Meera Syal MBE (born Feroza Syal; 27 June 1961) is a British comedian, writer, playwright, singer, journalist, producer and actress, rising to prominence as one of the team that created Goodness Gracious Me and becoming one of the UK's best-known Indian personalities.


She was awarded the MBE in the New Year's Honours List of 1997 and in 2003 was listed in The Observer as one of the fifty funniest acts in British comedy. It was announced on 24 March 2009 that Syal will join the cast of medical drama Holby City in the summer of 2009, playing Dr Tara Sodi.


Her Punjabi-born parents came to England from New Delhi. She was born in Wolverhampton, England and grew up in Essington, a mining village a few miles to the north. She attended Queen Mary's High School in nearby Walsall where she was a regular in the hoss and jockey and is perhaps the school's most famous alumna.


Syal won the National Student Drama Award for writing One of Us while studying English and Drama at Manchester University. She won the Betty Trask Award for her first book Anita and Me and the Media Personality of the Year award at the Commission for Racial Equality's annual Race in the Media awards in 2000. Syal wrote the screenplay for the 1993 film Bhaji on the Beach. She was one of the team who wrote and performed in the BBC comedy sketch show Goodness Gracious Me (1996-2001), originally on radio and then transferred it to television. As a journalist she writes occasionally for The Guardian.


She achieved a number one record with Gareth Gates and her co-stars from The Kumars at No. 42 with Spirit in the Sky, the Comic Relief single. She also sang Then He Kissed Me (composed by Biddu) with the famous pop star from Pakistan Nazia Hassan. Nazia, Syal and Bidddu also came up with the girl band named "Saffron" in 1988[citation needed]. She was given the Nazia Hassan Foundation award in 2003. In June 2003 she appeared as a guest on BBC Radio 4's Desert Island Discs programme with a selection of music by Nitin Sawhney, Madan Bala Sindhu, Joni Mitchell, Pizzicato Five, Sukhwinder Singh, Louis Armstrong and others. The luxury she chose to ease her life as a castaway was a piano.

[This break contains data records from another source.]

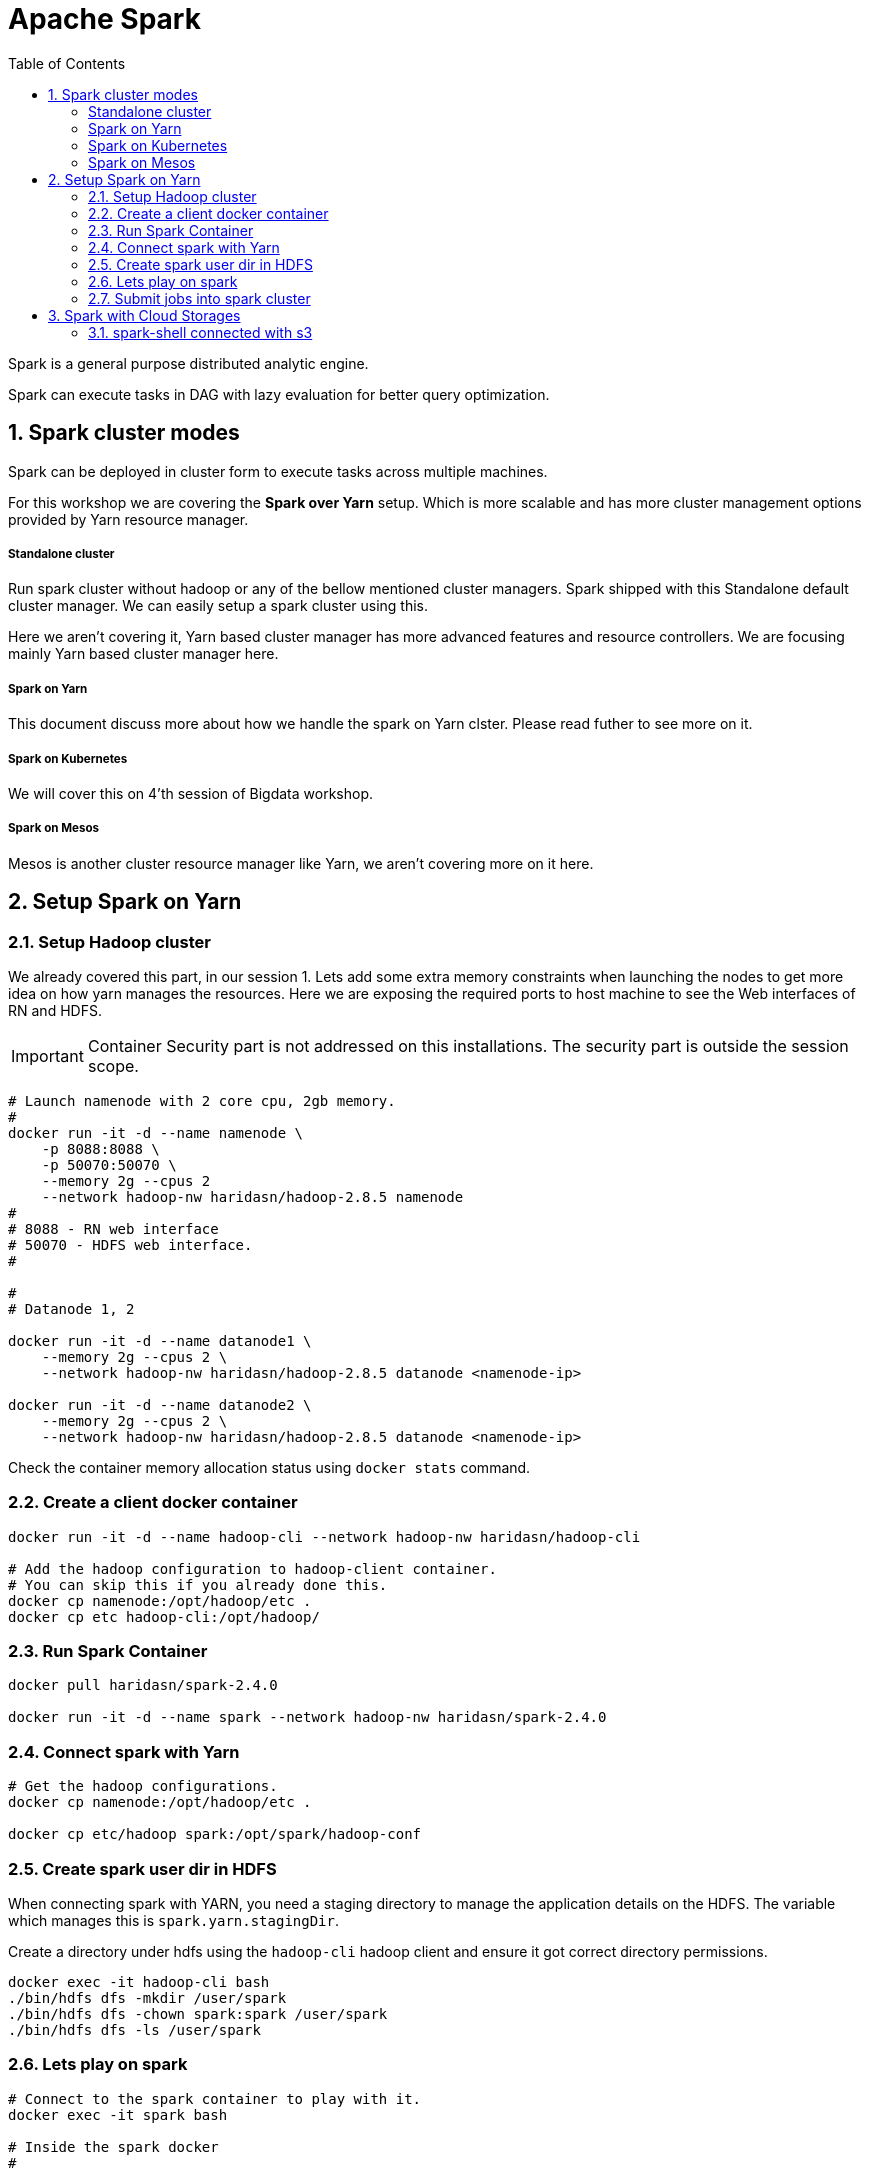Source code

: :toc:
:numbered:


= Apache Spark

Spark is a general purpose distributed analytic engine.

Spark can execute tasks in DAG with lazy evaluation for better query
optimization.


== Spark cluster modes

Spark can be deployed in cluster form to execute tasks across multiple machines. 

For this workshop we are covering the *Spark over Yarn* setup. Which
is more scalable and has more cluster management options provided
by Yarn resource manager.

===== Standalone cluster
Run spark cluster without hadoop or any of the bellow mentioned
cluster managers. Spark shipped with this Standalone default
cluster manager. We can easily setup a spark cluster using this.

Here we aren't covering it, Yarn based cluster manager has more
advanced features and resource controllers. We are focusing mainly
Yarn based cluster manager here.

===== Spark on Yarn
This document discuss more about how we handle the spark on Yarn
clster. Please read futher to see more on it.

===== Spark on Kubernetes
We will cover this on 4'th session of Bigdata workshop.

===== Spark on Mesos
Mesos is another cluster resource manager like Yarn, we aren't
covering more on it here.


== Setup Spark on Yarn


=== Setup Hadoop cluster

We already covered this part, in our session 1. Lets add some extra
memory constraints when launching the nodes to get more idea on how
yarn manages the resources. Here we are exposing the required ports
to host machine to see the Web interfaces of RN and HDFS.

IMPORTANT: Container Security part is not addressed on this installations. The security part is outside the session scope.

```bash

# Launch namenode with 2 core cpu, 2gb memory.
#
docker run -it -d --name namenode \
    -p 8088:8088 \
    -p 50070:50070 \
    --memory 2g --cpus 2
    --network hadoop-nw haridasn/hadoop-2.8.5 namenode
#
# 8088 - RN web interface
# 50070 - HDFS web interface.
#

#
# Datanode 1, 2

docker run -it -d --name datanode1 \
    --memory 2g --cpus 2 \
    --network hadoop-nw haridasn/hadoop-2.8.5 datanode <namenode-ip>

docker run -it -d --name datanode2 \
    --memory 2g --cpus 2 \
    --network hadoop-nw haridasn/hadoop-2.8.5 datanode <namenode-ip>

```

Check the container memory allocation status using `docker stats` command.

=== Create a client docker container

```bash
docker run -it -d --name hadoop-cli --network hadoop-nw haridasn/hadoop-cli

# Add the hadoop configuration to hadoop-client container.
# You can skip this if you already done this.
docker cp namenode:/opt/hadoop/etc .
docker cp etc hadoop-cli:/opt/hadoop/
```

=== Run Spark Container

```bash
docker pull haridasn/spark-2.4.0

docker run -it -d --name spark --network hadoop-nw haridasn/spark-2.4.0
```


=== Connect spark with Yarn

```bash

# Get the hadoop configurations.
docker cp namenode:/opt/hadoop/etc .

docker cp etc/hadoop spark:/opt/spark/hadoop-conf
```

=== Create spark user dir in HDFS

When connecting spark with YARN, you need a staging directory to manage the application
details on the HDFS. The variable which manages this is `spark.yarn.stagingDir`.

Create a directory under hdfs using the `hadoop-cli` hadoop client and ensure it got
correct directory permissions.

```
docker exec -it hadoop-cli bash
./bin/hdfs dfs -mkdir /user/spark
./bin/hdfs dfs -chown spark:spark /user/spark
./bin/hdfs dfs -ls /user/spark
```

=== Lets play on spark

```
# Connect to the spark container to play with it.
docker exec -it spark bash

# Inside the spark docker 
#

export HADOOP_CONF_DIR=/opt/hadoop-conf
spark-shell --master yarn --deploy-mode client

#OR connect via jupyter notebok, so we can use python to write
# spark jobs via pyspark.

jupyter notebook --no-browser --ip=0.0.0.0 --port 8090
```


=== Submit jobs into spark cluster

==== Python jobs
==== Scala jobs

== Spark with Cloud Storages

=== spark-shell connected with s3

Spark version: `2.4.0`, Hadoop version works from 2.7+, ensure the
loaded packages and jars doesn't have different versions on the 


```bash

export AWS_ACCESS_KEY=
export AWS_SECRET_KEY=

./bin/spark-shell --packages=org.apache.hadoop:hadoop-aws:1.7.3 \


spark> import com.amazonaws.auth._
spark> val envReader = new EnvironmentVariableCredentialsProvider()
scala> spark.sparkContext.hadoopConfiguration.set("fs.s3a.impl", "org.apache.hadoop.fs.s3a.S3AFileSystem")
scala> spark.sparkContext.hadoopConfiguration.set("fs.s3a.access.key", envReader.getCredentials().getAWSAccessKeyId)
scala> spark.sparkContext.hadoopConfiguration.set("fs.s3a.secret.key", envReader.getCredentials().getAWSSecretKey)

```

In October 2008 she starred in the BBC2 sitcom Beautiful People.


In 2004 she took part in one episode of the BBC series Who Do You Think You Are?, which investigated her family history. Syal was apparently surprised to discover both her grandfathers had actively campaigned against British rule and presence in India: one was a communist journalist, and the other was a punjab protestor, who was imprisoned and tortured in the Golden Temple after protesting.


In January 2005, Syal married her frequent collaborator, Sanjeev Bhaskar, who plays her grandson in The Kumars At No. 42; the marriage took place in Lichfield, Staffordshire. Their baby, a boy named Shaan, was born at the Portland Hospital on 2 December 2005. Syal has a daughter called Chameli from her former marriage to journalist Shekhar Bhatia. Her brother is investigative journalist Rajeev Syal. In February 2009 British entertainers David Baddiel, Bill Bailey, Morwenna Banks, Sanjeev Bhaskar, Jo Brand, Russell Brand, Rob Brydon, Jimmy Carr, Jack Dee, Omid Djalili, Sean Lock, Lee Mack, Alexei Sayle, Meera Syal, Mark Thomas said in an open letter printed in the The Times of London of the Bahá'í leaders to be on trial in Iran: "In reality, their only “crime”, which the current regime finds intolerable, is that they hold a religious belief that is different from the majority….

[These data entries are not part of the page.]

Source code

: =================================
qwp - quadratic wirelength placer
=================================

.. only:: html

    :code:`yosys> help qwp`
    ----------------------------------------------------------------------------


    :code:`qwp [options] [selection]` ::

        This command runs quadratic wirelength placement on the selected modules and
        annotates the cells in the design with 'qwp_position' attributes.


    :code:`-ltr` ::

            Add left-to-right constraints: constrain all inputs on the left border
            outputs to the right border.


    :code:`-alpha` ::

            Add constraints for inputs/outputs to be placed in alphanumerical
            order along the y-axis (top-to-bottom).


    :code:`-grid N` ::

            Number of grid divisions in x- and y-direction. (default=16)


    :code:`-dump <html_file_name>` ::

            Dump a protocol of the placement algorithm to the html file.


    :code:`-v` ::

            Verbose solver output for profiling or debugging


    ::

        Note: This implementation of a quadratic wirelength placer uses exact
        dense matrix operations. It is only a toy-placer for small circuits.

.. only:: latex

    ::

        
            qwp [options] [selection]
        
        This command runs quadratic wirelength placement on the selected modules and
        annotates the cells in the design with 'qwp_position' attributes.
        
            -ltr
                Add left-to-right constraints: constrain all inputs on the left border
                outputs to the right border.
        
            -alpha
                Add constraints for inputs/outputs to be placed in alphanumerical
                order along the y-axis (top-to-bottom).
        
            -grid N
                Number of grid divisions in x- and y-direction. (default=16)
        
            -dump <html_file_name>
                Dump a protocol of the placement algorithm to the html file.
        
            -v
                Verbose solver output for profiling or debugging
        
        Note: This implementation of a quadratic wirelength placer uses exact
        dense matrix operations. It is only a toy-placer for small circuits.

we register our solidarity with all those in Iran who are being persecuted for promoting the best development of society …(and) with the governments, human rights organisations and people of goodwill throughout the world who have so far raised their voices calling for a fair trial, if not the complete release of the Baha’i leaders in Iran." Echoing the comments earlier in the month made by two hundred and sixty seven non-Bahá'í Iranian academics, writers, artists, journalists and activists from some 21 countries including Iran who signed an open letter of apology posted to Iranian.com and stating they were "ashamed" and pledging their support in Bahá'ís achieving the rights detailed in the Universal Declaration of Human Rights for the Bahá'ís in Iran.